Exercise aim:
All pictures are to be dropped, and everything else in the data duplicated exactly.

** Opening Data block **

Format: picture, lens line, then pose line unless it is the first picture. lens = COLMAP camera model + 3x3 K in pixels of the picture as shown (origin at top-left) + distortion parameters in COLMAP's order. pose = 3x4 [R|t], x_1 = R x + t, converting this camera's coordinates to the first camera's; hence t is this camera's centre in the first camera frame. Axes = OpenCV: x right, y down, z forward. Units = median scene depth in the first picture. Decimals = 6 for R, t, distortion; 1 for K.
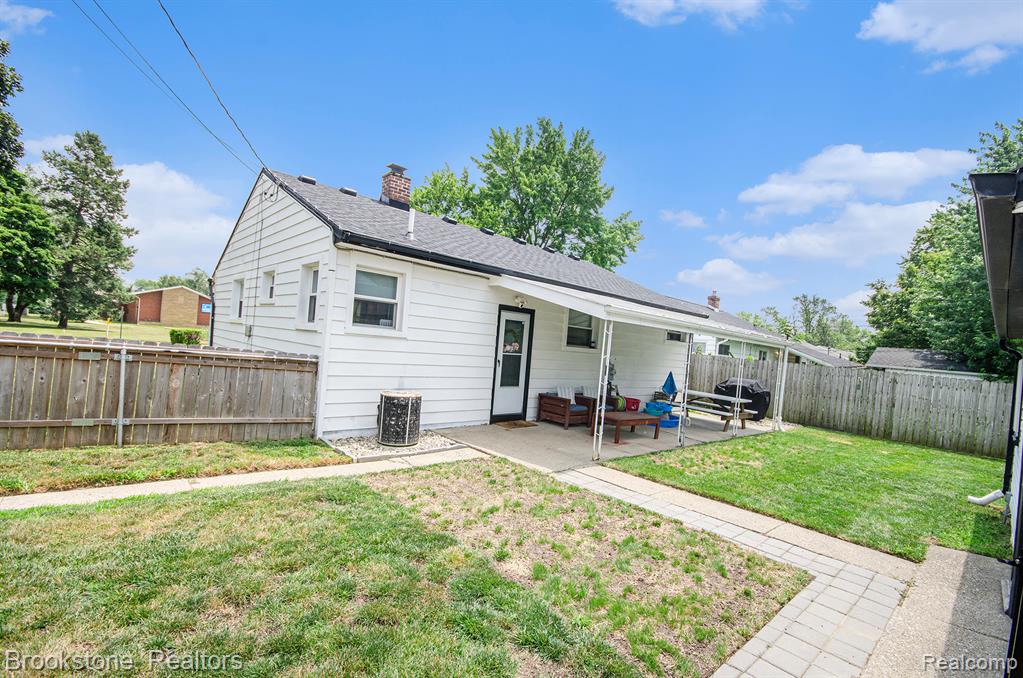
lens RADIAL K [[461.7, 0, 508.1], [0, 461.7, 345.6], [0, 0, 1]] dist [-0.001200, -0.000068]
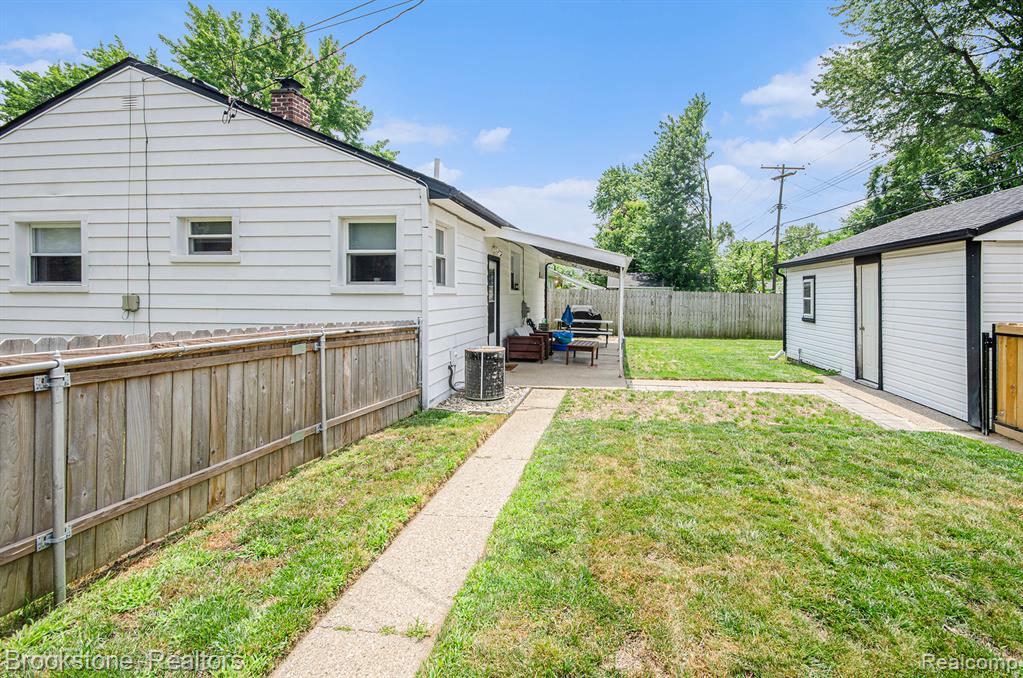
lens RADIAL K [[527.6, 0, 512.0], [0, 527.6, 297.9], [0, 0, 1]] dist [-0.000699, -0.000227]
pose [[0.758118, -0.083370, 0.646766, -0.745430], [0.058866, 0.996494, 0.059450, -0.058637], [-0.649455, -0.006997, 0.760368, 0.063433]]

** Closing Data block **

Solution to this exercise:
Format: picture, lens line, then pose line unless it is the first picture. lens = COLMAP camera model + 3x3 K in pixels of the picture as shown (origin at top-left) + distortion parameters in COLMAP's order. pose = 3x4 [R|t], x_1 = R x + t, converting this camera's coordinates to the first camera's; hence t is this camera's centre in the first camera frame. Axes = OpenCV: x right, y down, z forward. Units = median scene depth in the first picture. Decimals = 6 for R, t, distortion; 1 for K.
lens RADIAL K [[461.7, 0, 508.1], [0, 461.7, 345.6], [0, 0, 1]] dist [-0.001200, -0.000068]
lens RADIAL K [[527.6, 0, 512.0], [0, 527.6, 297.9], [0, 0, 1]] dist [-0.000699, -0.000227]
pose [[0.758118, -0.083370, 0.646766, -0.745430], [0.058866, 0.996494, 0.059450, -0.058637], [-0.649455, -0.006997, 0.760368, 0.063433]]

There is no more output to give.